:: Dataset entries ::
※
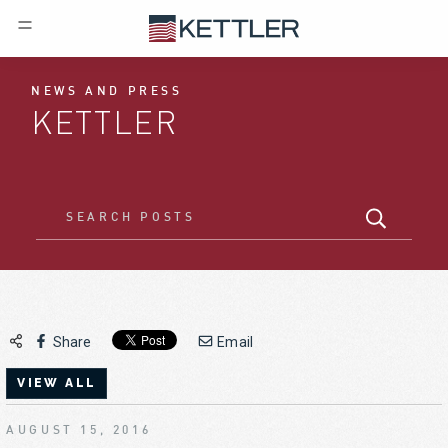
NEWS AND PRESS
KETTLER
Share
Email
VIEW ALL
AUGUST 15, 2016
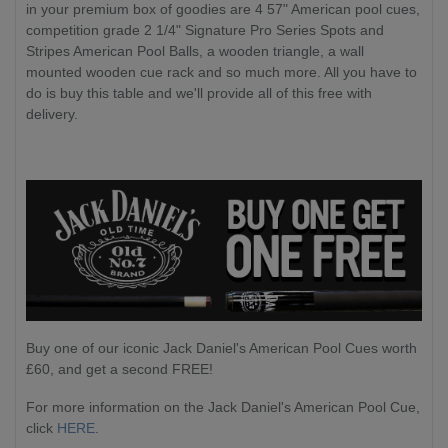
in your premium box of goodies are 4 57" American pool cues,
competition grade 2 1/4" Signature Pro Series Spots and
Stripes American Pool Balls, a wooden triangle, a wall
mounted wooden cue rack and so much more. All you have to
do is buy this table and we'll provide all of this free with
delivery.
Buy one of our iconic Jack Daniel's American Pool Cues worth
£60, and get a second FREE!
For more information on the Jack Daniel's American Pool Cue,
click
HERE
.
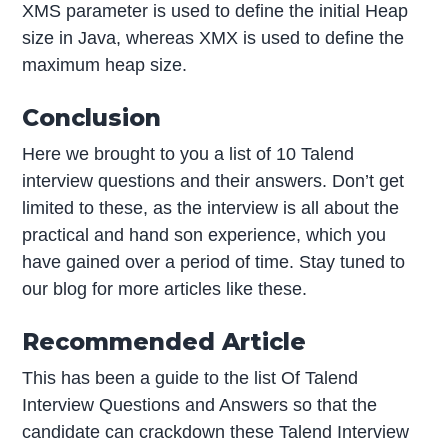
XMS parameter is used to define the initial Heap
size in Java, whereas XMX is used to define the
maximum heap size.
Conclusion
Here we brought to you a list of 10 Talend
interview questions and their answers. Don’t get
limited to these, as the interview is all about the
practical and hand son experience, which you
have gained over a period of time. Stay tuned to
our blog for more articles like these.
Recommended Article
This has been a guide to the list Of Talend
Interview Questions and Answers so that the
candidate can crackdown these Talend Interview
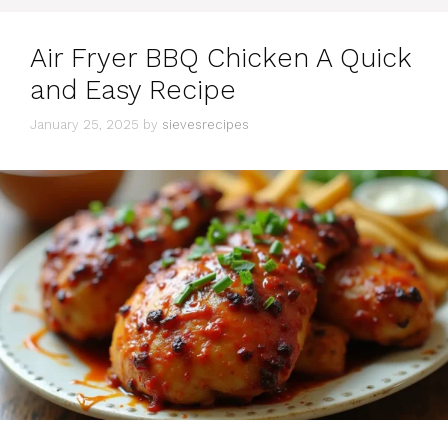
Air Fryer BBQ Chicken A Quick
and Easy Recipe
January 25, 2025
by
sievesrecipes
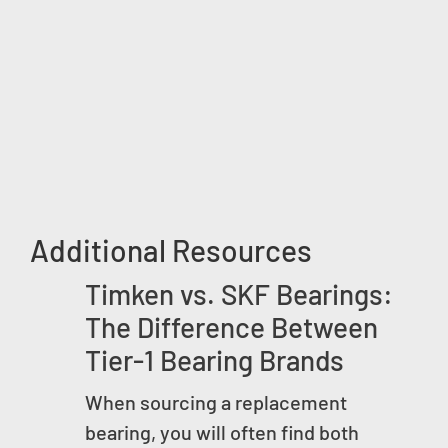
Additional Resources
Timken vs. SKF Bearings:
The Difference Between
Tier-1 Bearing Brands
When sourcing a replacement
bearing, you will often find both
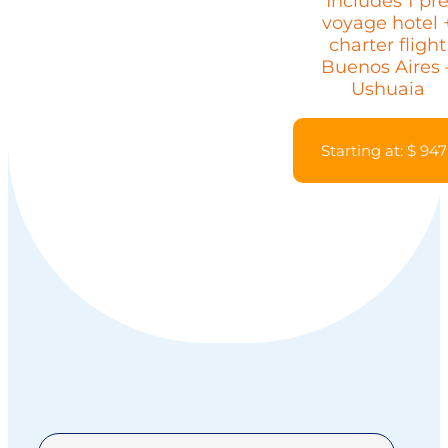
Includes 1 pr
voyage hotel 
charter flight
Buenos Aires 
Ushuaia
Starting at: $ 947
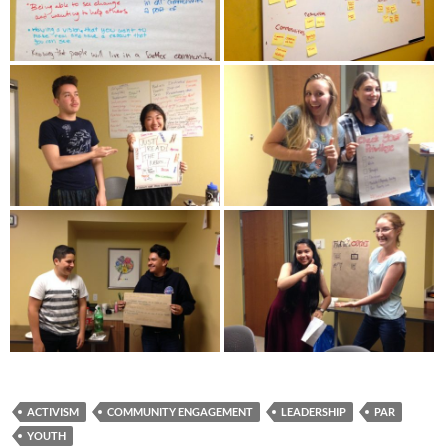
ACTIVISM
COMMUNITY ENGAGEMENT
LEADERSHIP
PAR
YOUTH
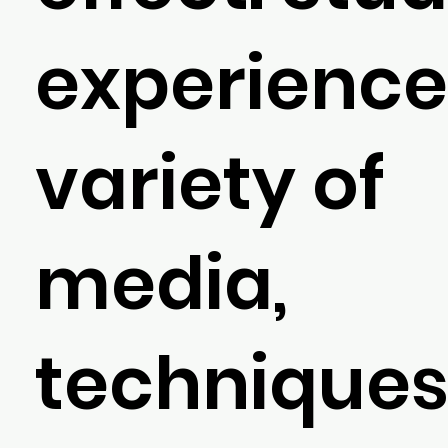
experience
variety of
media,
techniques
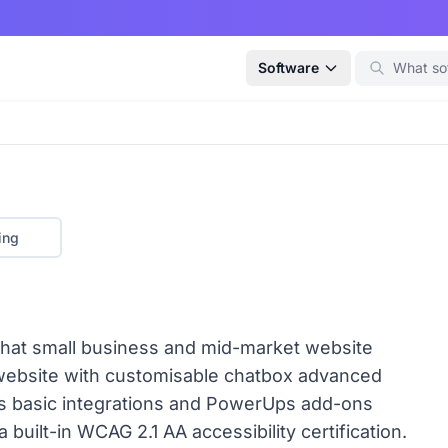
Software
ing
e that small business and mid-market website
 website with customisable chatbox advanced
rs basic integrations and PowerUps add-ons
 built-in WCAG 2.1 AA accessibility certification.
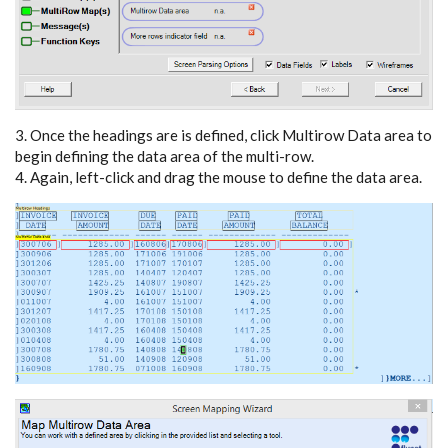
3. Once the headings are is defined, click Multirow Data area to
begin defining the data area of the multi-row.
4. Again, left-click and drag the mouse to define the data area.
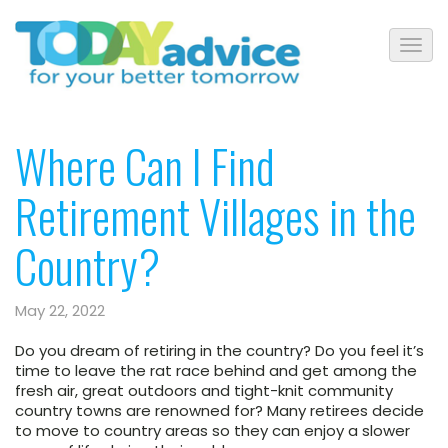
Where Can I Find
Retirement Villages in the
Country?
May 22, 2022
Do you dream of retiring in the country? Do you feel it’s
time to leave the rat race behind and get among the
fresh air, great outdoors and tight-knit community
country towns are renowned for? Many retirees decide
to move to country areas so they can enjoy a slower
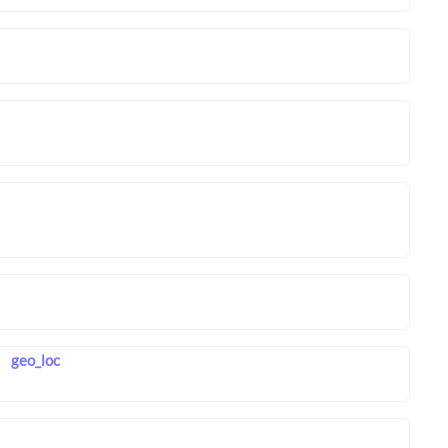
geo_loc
※
:: WHAT TO WORK ON ::
In the reply, each line of the data must appear exactly as written, and no picture may appear.

:: RESULT OF THIS EXERCISE ::
NEWS AND PRESS
KETTLER
Share
Email
VIEW ALL
AUGUST 15, 2016
in your premium box of goodies are 4 57" American pool cues,
competition grade 2 1/4" Signature Pro Series Spots and
Stripes American Pool Balls, a wooden triangle, a wall
mounted wooden cue rack and so much more. All you have to
do is buy this table and we'll provide all of this free with
delivery.
Buy one of our iconic Jack Daniel's American Pool Cues worth
£60, and get a second FREE!
For more information on the Jack Daniel's American Pool Cue,
click
HERE
.
XMS parameter is used to define the initial Heap
size in Java, whereas XMX is used to define the
maximum heap size.
Conclusion
Here we brought to you a list of 10 Talend
interview questions and their answers. Don’t get
limited to these, as the interview is all about the
practical and hand son experience, which you
have gained over a period of time. Stay tuned to
our blog for more articles like these.
Recommended Article
This has been a guide to the list Of Talend
Interview Questions and Answers so that the
candidate can crackdown these Talend Interview
Air Fryer BBQ Chicken A Quick
and Easy Recipe
January 25, 2025
by
sievesrecipes
Additional Resources
Timken vs. SKF Bearings:
The Difference Between
Tier-1 Bearing Brands
When sourcing a replacement
bearing, you will often find both
Includes 1 pr
voyage hotel 
charter flight
Buenos Aires 
Ushuaia
Starting at: $ 947
ACTIVISM
COMMUNITY ENGAGEMENT
LEADERSHIP
PAR
YOUTH
experience
variety of
media,
techniques
Software
ing
e that small business and mid-market website
 website with customisable chatbox advanced
rs basic integrations and PowerUps add-ons
 built-in WCAG 2.1 AA accessibility certification.
3. Once the headings are is defined, click Multirow Data area to
begin defining the data area of the multi-row.
4. Again, left-click and drag the mouse to define the data area.
Where Can I Find
Retirement Villages in the
Country?
May 22, 2022
Do you dream of retiring in the country? Do you feel it’s
time to leave the rat race behind and get among the
fresh air, great outdoors and tight-knit community
country towns are renowned for? Many retirees decide
to move to country areas so they can enjoy a slower
geo_loc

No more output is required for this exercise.